While the above results are more-or-less in line with what AMD expected, the company's guidance for the fourth quarter could be described as "horrific." The company is calling for a drop of 13% from the third quarter, implying revenue of about $1.24 billion. This is a significant miss relative to sell-side consensus, which called for $1.48 billion in revenue.

Interestingly enough, AMD will be taking a restructuring charge -- the company is laying off about 7% of its workforce -- to the tune of $57 million, and plans to lower its fourth-quarter non-GAAP operating expenses to $385 million. This represents a decline from AMD's previously issued quarterly operating expense guidance of $420 million.

With the headline facts out of the way, let's dig deeper into what's actually going on here.

A cringe-worthy core business
AMD recently changed up its reporting structure; now, PC processors and graphics chips are all lumped into one reportable segment. AMD reported that revenue in this operating segment, driven by "lower chipset and GPU sales," was down from $925 million last year to $781 million this year, a 15.5% drop. Further, the newly formed operating segment went from $9 million in operating income this time last year to a loss of $17 million in the most recently reported quarter.

What's happening here is not a new story to anybody following this space: Intel (INTC 1.77%) is likely continuing its share gains in the PC processor market, and it would not come as a surprise if NVIDIA (NVDA 3.71%) were gaining share overall in graphics. Further, given how ferocious and well-capitalized both Intel and NVIDIA are, and how strong their respective product offerings are relative to AMD's, it's not clear how AMD can reverse this trend.

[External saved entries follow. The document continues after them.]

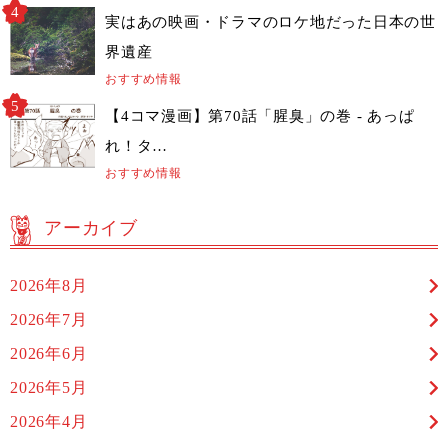
実はあの映画・ドラマのロケ地だった日本の世
界遺産
おすすめ情報
【4コマ漫画】第70話「腥臭」の巻 - あっぱ
れ！タ…
おすすめ情報
アーカイブ
2026年8月
2026年7月
2026年6月
2026年5月
2026年4月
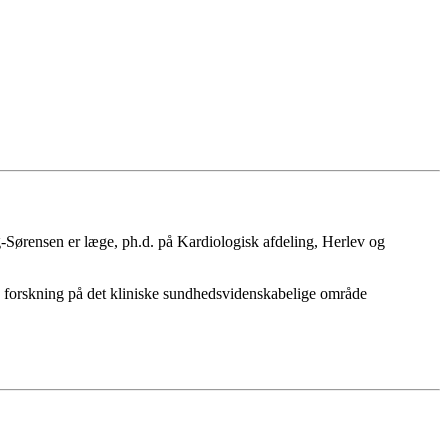
ng-Sørensen er læge, ph.d. på Kardiologisk afdeling, Herlev og
e forskning på det kliniske sundhedsvidenskabelige område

The "growth" businesses look better, but it's a "wait and see"
The second-reportable segment that AMD breaks out is its "Enterprise, Embedded, and Semi-Custom" division. AMD reported revenue growth of 6%, to $648 million for the quarter, and saw operating income here of $108 million. AMD attributed the growth to "higher sales of [its] semi-custom SoCs."

It doesn't seem like the "embedded" and "enterprise" portions of this operating segment are contributing much to revenue, although they may prove to be more important during 2015 and beyond. AMD alleges that the "server" and "embedded" opportunities represent a $17.5 billion total addressable market; it remains to be seen just how much of that opportunity AMD can actually realize.

Indeed, a large total addressable market in no way implies that AMD can actually capture a meaningful portion of it. Intel is known to generate more than $30 billion per year in PC platform sales, and yet AMD continues to lose what small fraction of the market it has.

Foolish bottom line
While the view seems to be that the market "priced in" a bad quarter and/or guidance, it seems to me that the problems that have plagued AMD continue. AMD can lay off engineers and cut its operating expense structure all it likes; but if it can't ultimately stabilize its revenue base and, in the words of AMD's new CEO Dr. Lisa Su, "drive and sustain profitable growth," then AMD is just putting off its eventual demise.